(Structured pose outputs)
-.-.-
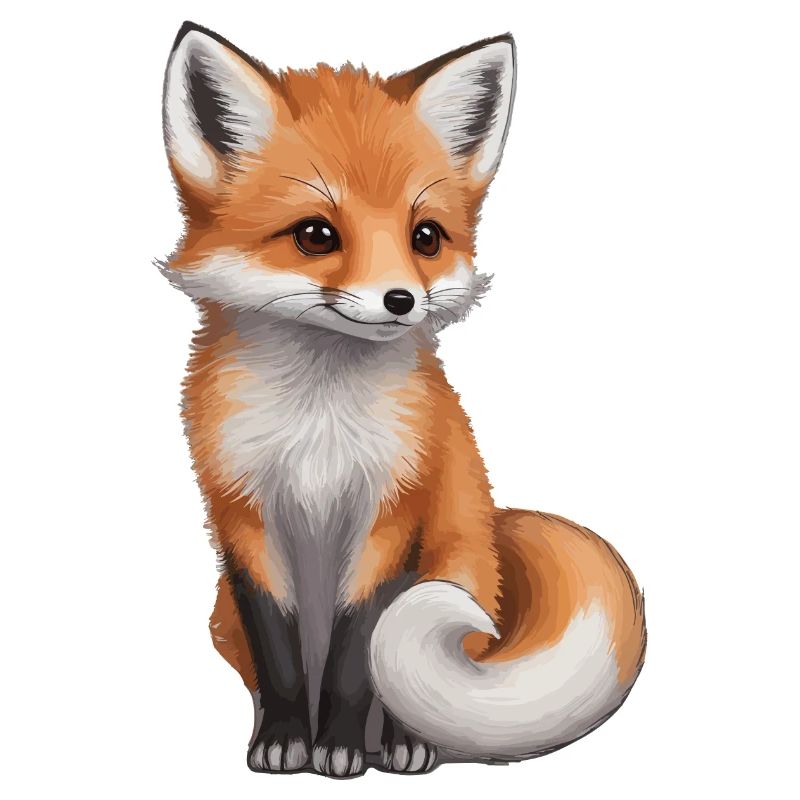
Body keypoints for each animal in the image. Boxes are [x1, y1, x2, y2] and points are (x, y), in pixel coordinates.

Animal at [159, 21, 646, 778]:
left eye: (426, 237)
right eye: (315, 234)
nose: (400, 300)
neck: (320, 424)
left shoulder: (393, 510)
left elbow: (360, 648)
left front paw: (338, 746)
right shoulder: (242, 514)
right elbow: (278, 646)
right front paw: (286, 740)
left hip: (453, 562)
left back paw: (400, 742)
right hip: (220, 616)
-.-.-
ACTION ITEM
Each record above is to be returned unchanged, while any picture it holds stays out.

SOLVED EXERCISE
Body keypoints for each animal in the image. Boxes are [x1, y1, x2, y2] and points are (x, y), in pixel coordinates.

Animal at [159, 21, 646, 778]:
left eye: (426, 237)
right eye: (315, 234)
nose: (400, 300)
neck: (320, 424)
left shoulder: (393, 510)
left elbow: (360, 648)
left front paw: (338, 746)
right shoulder: (242, 514)
right elbow: (278, 646)
right front paw: (286, 740)
left hip: (453, 562)
left back paw: (400, 742)
right hip: (220, 616)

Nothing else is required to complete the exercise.